L'Anses est explicite sur ce point : la prise de ces compléments doit être limitée à un usage ponctuel. Ce n'est pas une précaution de forme, puisque l'agence indique par ailleurs que les données manquent sur la consommation quotidienne prolongée. Deux autres recommandations accompagnent celle-ci et sont moins connues. La première consiste à privilégier les formulations simples, contenant de la mélatonine seule plutôt qu'associée à des plantes ou à d'autres ingrédients, afin de pouvoir identifier l'origine d'un éventuel effet indésirable. La seconde est d'éviter de prendre plusieurs compléments alimentaires en même temps, pour limiter les risques d'interaction entre eux. Ces deux conseils portent sur la manière de consommer, indépendamment de la dose.

Pourquoi en parler à un médecin ou à un pharmacien ?

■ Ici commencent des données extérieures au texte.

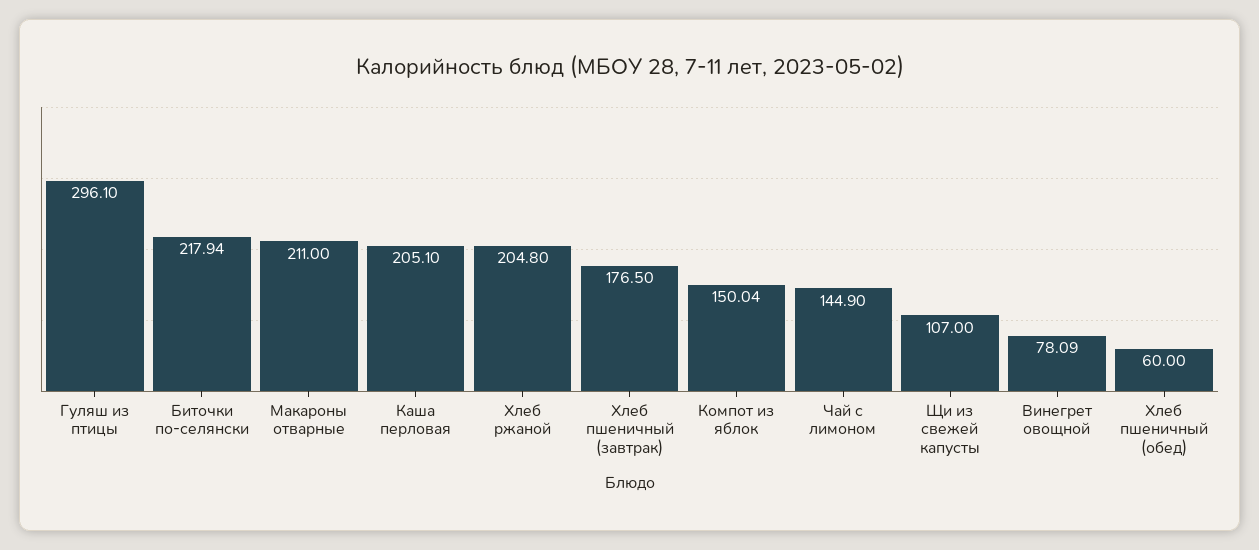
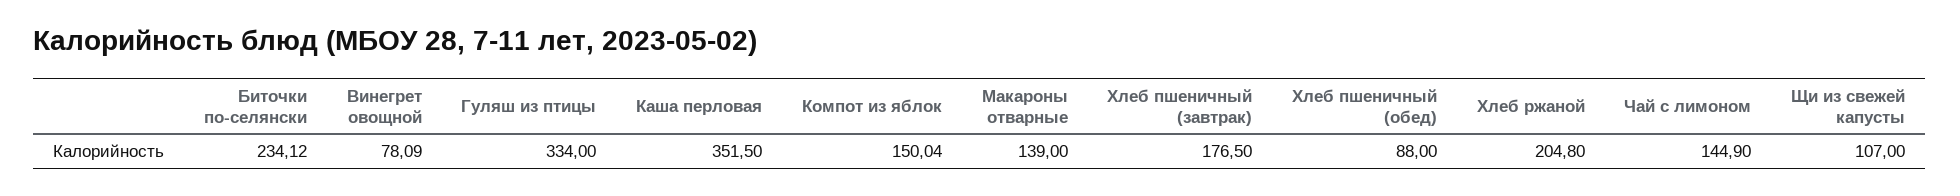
  {
-   "Гуляш из птицы": 296.1,
+   "Гуляш из птицы": 334,
-   "Биточки по-селянски": 217.94,
+   "Биточки по-селянски": 234.12,
-   "Макароны отварные": 211,
+   "Макароны отварные": 139,
-   "Каша перловая": 205.1,
+   "Каша перловая": 351.5,
    "Хлеб ржаной": 204.8,
    "Хлеб пшеничный (завтрак)": 176.5,
    "Компот из яблок": 150.04,
    "Чай с лимоном": 144.9,
    "Щи из свежей капусты": 107,
    "Винегрет овощной": 78.09,
-   "Хлеб пшеничный (обед)": 60
+   "Хлеб пшеничный (обед)": 88
  }

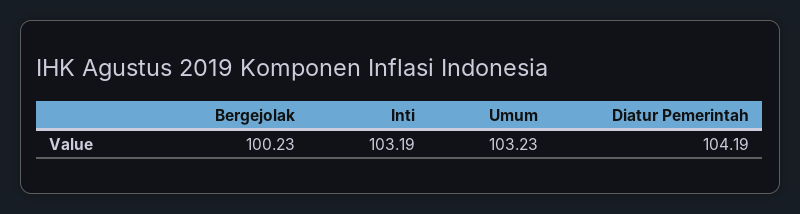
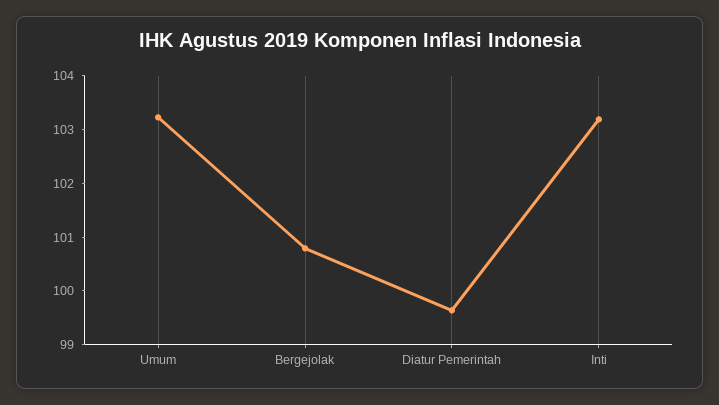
  {
-   "Bergejolak": 100.23,
+   "Bergejolak": 100.8,
    "Inti": 103.19,
    "Umum": 103.23,
-   "Diatur Pemerintah": 104.19
+   "Diatur Pemerintah": 99.6
  }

Parce que la mélatonine interagit avec un nombre important de traitements, et que le statut de complément alimentaire donne l'illusion inverse. Le fait qu'un produit se trouve en vente libre ne signifie pas qu'il soit sans effet : l'Anses rappelle que la mélatonine, au-delà de son action sur l'horloge biologique, module l'humeur et le système immunitaire, intervient dans la régulation de la température corporelle et de la motricité intestinale, et possède des propriétés vasculaires. L'agence conditionne d'ailleurs son usage à un avis médical chez toute personne sous traitement. Le pharmacien est bien placé pour cette vérification, puisqu'il dispose de l'historique des délivrances. C'est une conversation de quelques minutes, et elle porte sur des interactions qu'aucune notice de complément alimentaire ne détaille.

Source
Anses, avis du 23 février 2018 relatif aux risques liés à la consommation de compléments alimentaires contenant de la mélatonine (saisine NUT2016SA0209), rendu public le 11 avril 2018
Populations déconseillées
Femmes enceintes et allaitantes · nourrissons, enfants et adolescents · personnes souffrant de maladies inflammatoires ou auto-immunes · personnes devant exercer une activité exigeant une vigilance soutenue
Avis médical requis
Toute personne suivant un traitement médicamenteux, en raison des interactions
Cadre réglementaire
Moins de 2 mg par jour : complément alimentaire, vente libre. À partir de 2 mg : médicament. Le seul produit commercialisé en France dans ce cadre est une forme à libération prolongée dosée à 2 mg, sur ordonnance, indiquée dans le traitement à court terme de l'insomnie primaire chez les 55 ans et plus
Réserve de l'Anses
Les données manquent sur l'innocuité d'une consommation quotidienne de 2 mg, et une activité pharmacologique ne peut être exclue
Nutrivigilance
90 déclarations reçues entre 2009 et mai 2017, dont 19 suffisamment complètes pour une analyse d'imputabilité. Marché estimé à 1,4 million de boîtes par an
Recommandations d'usage
Usage ponctuel · formulations simples sans association · ne pas cumuler plusieurs compléments
Ce que la page ne fait pas
Elle ne recommande aucune dose, aucun horaire de prise, aucun produit ni aucune marque, et ne traite aucun trouble du sommeil
Publié le
27 août 2026
Prochaine révision prévue
février 2027
Vos données
Le repérage s'exécute dans le navigateur. Rien n'est envoyé ni enregistré.
Avertissement. Cet outil est informatif et reprend un avis d'agence publié en 2018. Des difficultés de sommeil qui durent depuis plus de trois mois relèvent d'une consultation : l'insomnie se traite, et les approches comportementales sont recommandées avant tout produit.